◆ PROBLEM REQUIREMENTS ◆
Find the word "right" in the records and copy every line where it occurs.

◆ EXTRACTED INFORMATION ◆
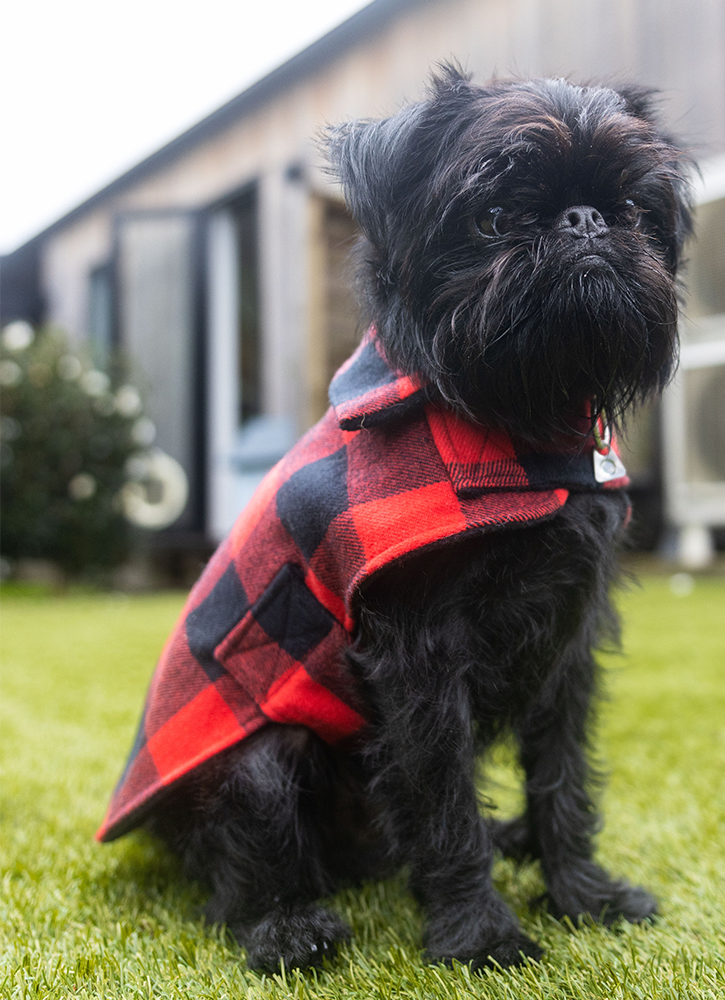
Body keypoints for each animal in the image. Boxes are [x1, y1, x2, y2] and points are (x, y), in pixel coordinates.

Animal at [100, 72, 692, 976]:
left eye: (630, 208)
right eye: (493, 215)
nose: (584, 222)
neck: (519, 429)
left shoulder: (568, 643)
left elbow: (561, 777)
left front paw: (581, 896)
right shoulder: (421, 659)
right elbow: (444, 803)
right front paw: (479, 936)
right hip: (262, 756)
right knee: (241, 875)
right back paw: (288, 928)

◆ RESULT ◆
right eye: (493, 215)
right shoulder: (421, 659)
right elbow: (444, 803)
right front paw: (479, 936)
right hip: (262, 756)
right knee: (241, 875)
right back paw: (288, 928)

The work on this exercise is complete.